A cold email is a message sent to a potential lead with whom you usually have no prior relationship and who is not expecting your email. Considering the average worker receives 126 emails per day, they likely don’t have time to read your message. So how do you stand out? This is the first article from a short series on how to craft messages that ultimately help you sell.
There are many ways to improve your cold emails and get more responses. Better messages and more engagement result in driving more qualified leads into your sales funnel. Use these best practices to create messaging that resonates and engages in more powerful ways.
Don’t ignore research
Some companies buy email lists or acquire them when they present at conferences or events. The outreach team then methodically works through the list sending similar emails each time, regardless of whether the company would actually be a good fit for their services. While the spray and pray method of cold emailing is a good way to hit your daily quota for messages sent, you risk sacrificing quality over quantity. And losing leads in the process!
You can’t ignore research, even if you are working from a purchased list. This helps in a few ways:
- It saves you time by allowing you to identify unqualified leads.
- It helps you find information that allows you to connect with the lead.
- It makes it easy to create a tailored message that targets their specific needs.
Sending well-researched emails each day takes more time, yet it can drive better results. According to Woodpecker, the open rate of an email that had advanced customization (not just a recipient name and company) is 17 percent. Emails without such customization had an open rate of only 7 percent.
Get to the point
The people you choose to cold email did not subscribe to your newsletter. They aren’t looking to read several paragraphs about your brand or what you do. Your email recipients want to know who you are and what you’re trying to sell them quickly.

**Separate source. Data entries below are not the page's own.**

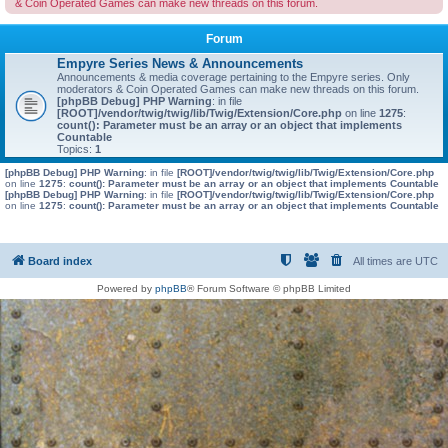
& Coin Operated Games can make new threads on this forum.
Forum
Empyre Series News & Announcements
Announcements & media coverage pertaining to the Empyre series. Only
moderators & Coin Operated Games can make new threads on this forum.
[phpBB Debug] PHP Warning
: in file
[ROOT]/vendor/twig/twig/lib/Twig/Extension/Core.php
on line
1275
:
count(): Parameter must be an array or an object that implements
Countable
Topics:
1
[phpBB Debug] PHP Warning
: in file
[ROOT]/vendor/twig/twig/lib/Twig/Extension/Core.php
on line
1275
:
count(): Parameter must be an array or an object that implements Countable
[phpBB Debug] PHP Warning
: in file
[ROOT]/vendor/twig/twig/lib/Twig/Extension/Core.php
on line
1275
:
count(): Parameter must be an array or an object that implements Countable
Board index
All times are
UTC
Powered by
phpBB
® Forum Software © phpBB Limited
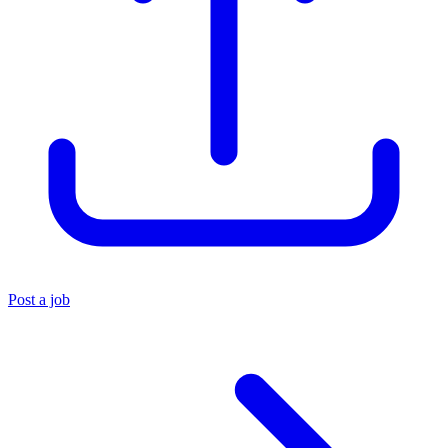
Post a job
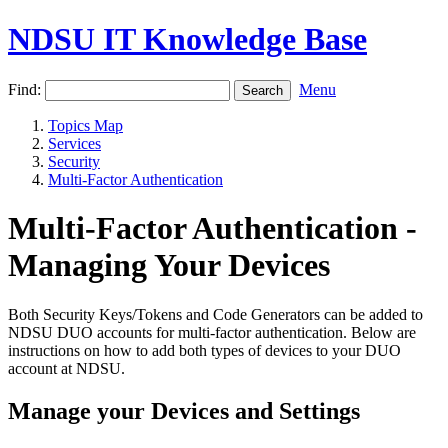
NDSU IT Knowledge Base
Find:
Menu
Topics Map
Services
Security
Multi-Factor Authentication
Multi-Factor Authentication -
Managing Your Devices
Both Security Keys/Tokens and Code Generators can be added to
NDSU DUO accounts for multi-factor authentication. Below are
instructions on how to add both types of devices to your DUO
account at NDSU.
Manage your Devices and Settings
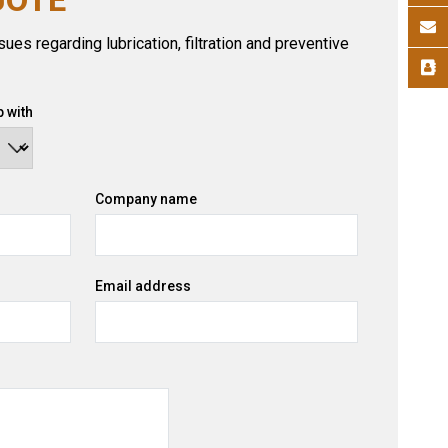
ues regarding lubrication, filtration and preventive
 with
Company name
Email address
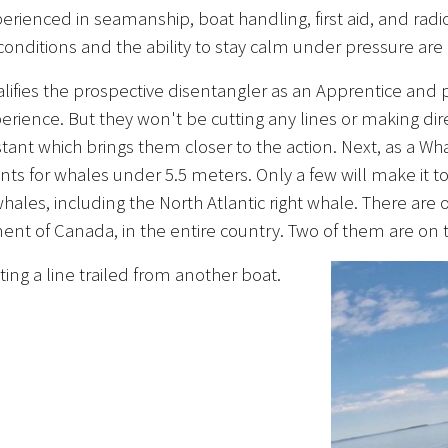
xperienced in seamanship, boat handling, first aid, and r
 conditions and the ability to stay calm under pressure are
alifies the prospective disentangler as an Apprentice and
rience. But they won't be cutting any lines or making dire
stant which brings them closer to the action. Next, as a 
ents for whales under 5.5 meters. Only a few will make i
ales, including the North Atlantic right whale. There are 
ent of Canada, in the entire country. Two of them are on
ing a line trailed from another boat.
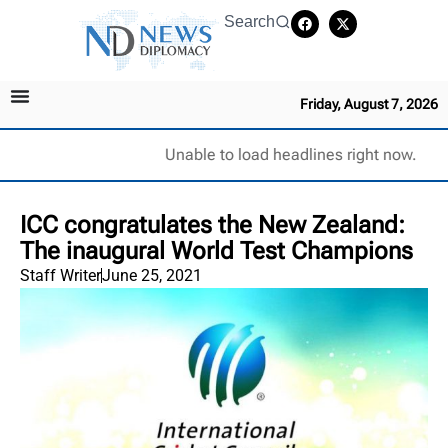
Search
Friday, August 7, 2026
Unable to load headlines right now.
ICC congratulates the New Zealand:
The inaugural World Test Champions
Staff Writer
June 25, 2021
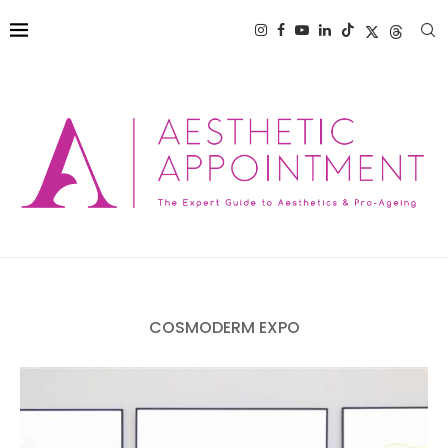
COSMODERM EXPO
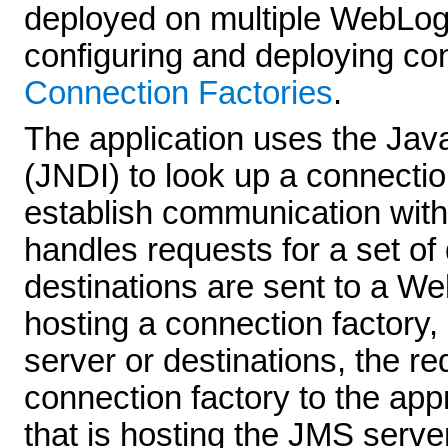
deployed on multiple WebLogi
configuring and deploying co
Connection Factories
.
The application uses the Jav
(JNDI) to look up a connectio
establish communication wit
handles requests for a set of 
destinations are sent to a We
hosting a connection factory,
server or destinations, the r
connection factory to the ap
that is hosting the JMS serve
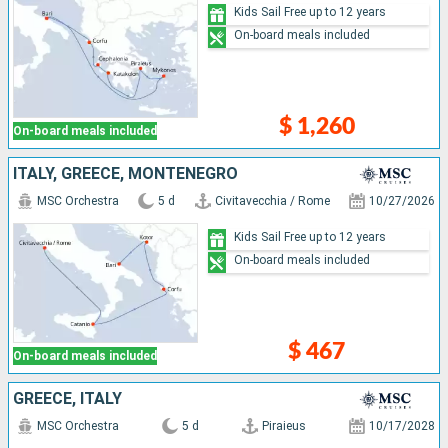
Kids Sail Free up to 12 years
On-board meals included
$ 1,260
On-board meals included
ITALY, GREECE, MONTENEGRO
MSC Orchestra
5 d
Civitavecchia / Rome
10/27/2026
Kids Sail Free up to 12 years
On-board meals included
$ 467
On-board meals included
GREECE, ITALY
MSC Orchestra
5 d
Piraieus
10/17/2028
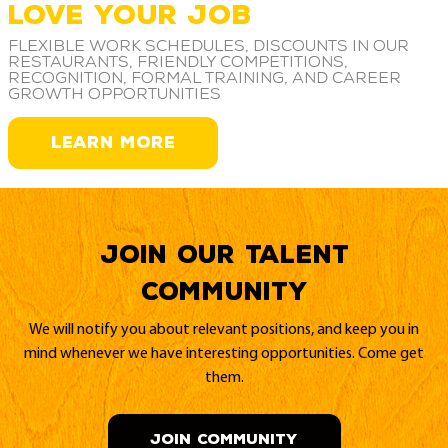
LOVE YOUR JOB
Flexible work schedules, discounts in our
restaurants, friendly competitions,
recognition, formal training, and career
growth opportunities
LEARN MORE
Join our Talent
Community
We will notify you about relevant positions, and keep you in
mind whenever we have interesting opportunities. Come get
them.
JOIN COMMUNITY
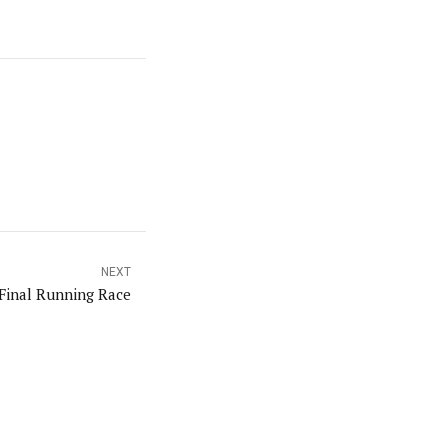
NEXT
Final Running Race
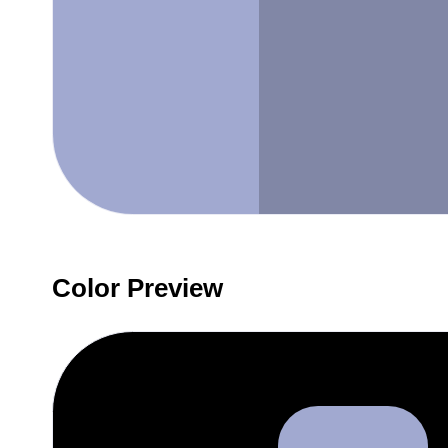
Color Preview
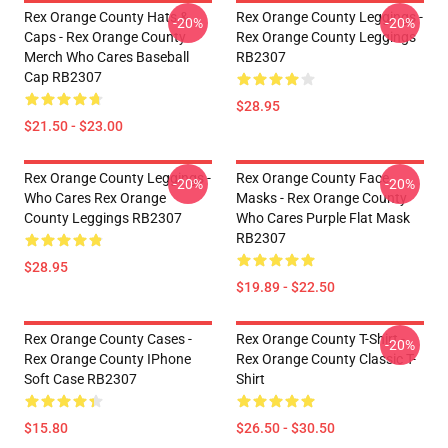
Rex Orange County Hats &
Rex Orange County Leggings -
-20%
-20%
Caps - Rex Orange County
Rex Orange County Leggings
Merch Who Cares Baseball
RB2307
Cap RB2307
$28.95
$21.50 - $23.00
Rex Orange County Leggings -
Rex Orange County Face
-20%
-20%
Who Cares Rex Orange
Masks - Rex Orange County
County Leggings RB2307
Who Cares Purple Flat Mask
RB2307
$28.95
$19.89 - $22.50
Rex Orange County Cases -
Rex Orange County T-Shirt -
-20%
Rex Orange County IPhone
Rex Orange County Classic T-
Soft Case RB2307
Shirt
$15.80
$26.50 - $30.50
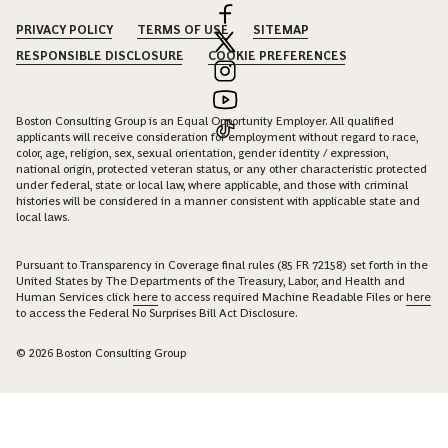
PRIVACY POLICY
TERMS OF USE
SITEMAP
RESPONSIBLE DISCLOSURE
COOKIE PREFERENCES
Boston Consulting Group is an Equal Opportunity Employer. All qualified
applicants will receive consideration for employment without regard to race,
color, age, religion, sex, sexual orientation, gender identity / expression,
national origin, protected veteran status, or any other characteristic protected
under federal, state or local law, where applicable, and those with criminal
histories will be considered in a manner consistent with applicable state and
local laws.
Pursuant to Transparency in Coverage final rules (85 FR 72158) set forth in the
United States by The Departments of the Treasury, Labor, and Health and
Human Services click
here
to access required Machine Readable Files or
here
to access the Federal No Surprises Bill Act Disclosure.
© 2026 Boston Consulting Group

Your audience wants you to get to the point fast. This means it’s important that you keep your body copy short. In the same way, you want to use this opportunity to simply gauge their interest and get them to schedule a call or click a link.

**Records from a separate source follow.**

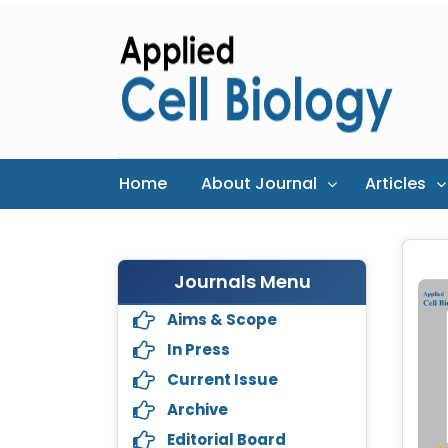
Home
About Journal
Articles
Journals Menu
Aims & Scope
In Press
Current Issue
Archive
Editorial Board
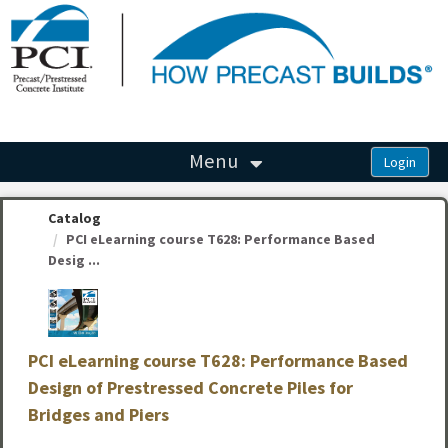
OasisLMS
Menu
Catalog
PCI eLearning course T628: Performance Based
Desig ...
PCI eLearning course T628: Performance Based
Design of Prestressed Concrete Piles for
Bridges and Piers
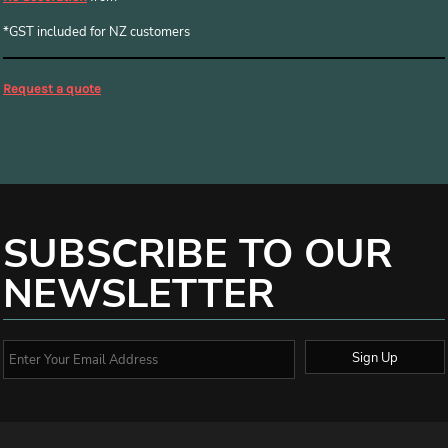
*
GST included for NZ customers
Request a quote
SUBSCRIBE TO OUR
NEWSLETTER
Sign Up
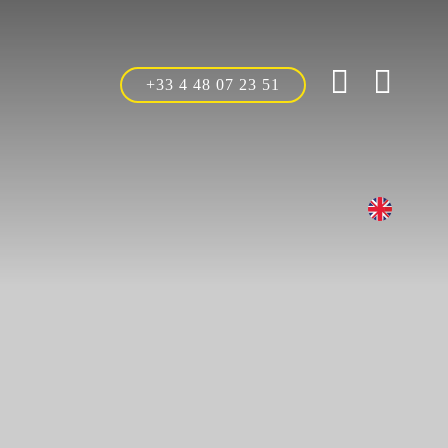
+33 4 48 07 23 51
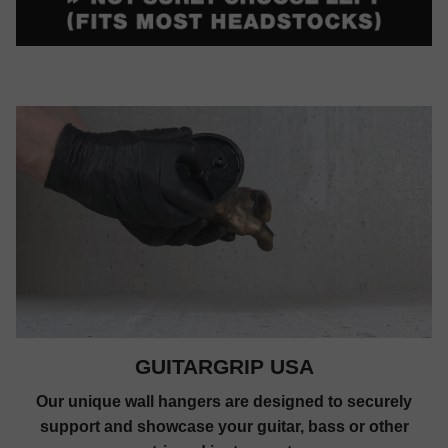
GUITARGRIP USA
Our unique wall hangers are designed to securely
support and showcase your guitar, bass or other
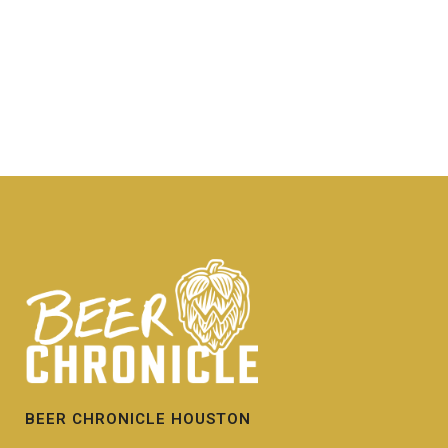
BEER CHRONICLE HOUSTON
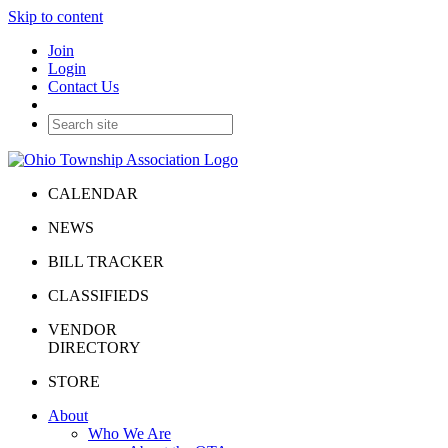
Skip to content
Join
Login
Contact Us
CALENDAR
NEWS
BILL TRACKER
CLASSIFIEDS
VENDOR
DIRECTORY
STORE
About
Who We Are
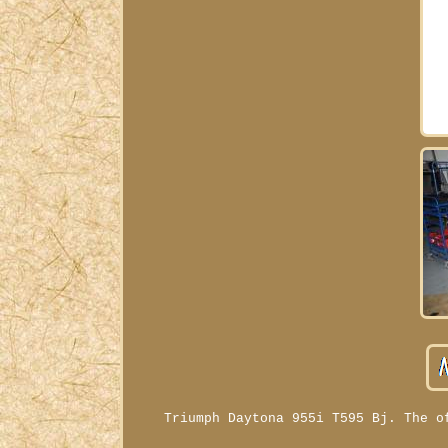
Triumph Daytona 955i T595 Bj. The o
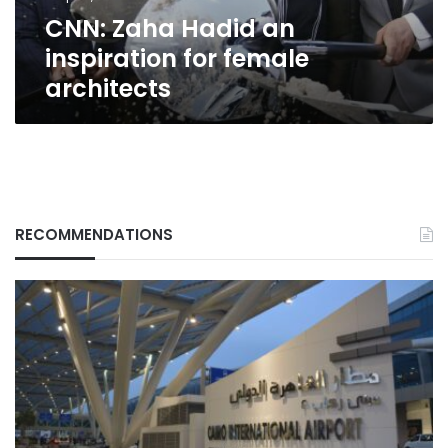
CNN: Zaha Hadid an
inspiration for female
architects
RECOMMENDATIONS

To cut down on your emails and create more targeted content, draft an elevator pitch that sums up your offerings in one to two sentences. Make sure your recipients can immediately see if your business is relevant to them. Also include any relevant data or client testimonials that show you already know why your partnership would work.
Once the recipient is interested, you can move into longer explanations of what you do and why it is valuable. However, the main focus of your cold email is to simply grab someone’s attention and start a conversation.
Remove the jargon
Does your company optimize processes to influence corporate synergy? So does every other brand in modern America. Too often, sales teams fill their cold emails with key branding terms and company jargon without really getting to the root of what they do.
“Having studied organizations up close for two decades, I know business people fall prey to meaningless jargon from time to time,” says André Spicer, professor of Organizational Behavior at Cass Business School in London. “I also knew that while this might satisfy a momentary need, empty talk usually winds up annoying bosses, team members, and clients.”
Consider removing some of the worst offenders from your emails. According to Verizon, these include:
- Analysis paralysis
- I’ll ping you
- I’ll run that up the flagpole
- Behind the 8 ball
And beyond these fine no-no examples, let me add the most annoying of them all:
- Trust my email finds you well – No, it never does! I wasn’t expecting that email, haven’t asked for it and I only read it if anything at all catches my eye. So stop trusting and get to work in crafting better messages 🙂
- Pick your brain – No, you can’t pick anything!! Jokes aside, this is an awkward, totally undesirable choice of words.
To put your cold messages through a mental jargon filter, ask yourself: which words add fluff? Which phrases don’t actually describe what you do?
Removing these bits and focusing on your actual products or services can increase your response rate and help you to actually connect with the recipient.
Choose your send times wisely
Choosing the right time can increase your cold email response rate. You may be tempted to work weekends or stay late on a weeknight. However, the emails you send then are more likely to be ignored. And this ends up being a waste of your time.
A research from Hubspot in partnership with GetResponse shared the best times and dates to send email messages based on 1,000 active senders. They found that 10 am and 1 pm have the highest open rates, along with 6 pm. Tuesday and Thursday are also the highest performing days.
This data makes sense when you consider that working professionals are catching up on work on Monday and wrapping it up on Friday. If your job is to send pitch emails throughout the day, look into a scheduling software that will deliver them at certain times. Then check the data and optimize, sending only at the times when you see the highest ROI.
Craft key messages that sell
If you’re sending dozens or hundreds of emails with a minimal or zero return rate, now it’s the time to make some changes.
Use these ideas to hone your messaging and strategy so you can achieve your goal of converting leads into paying customers.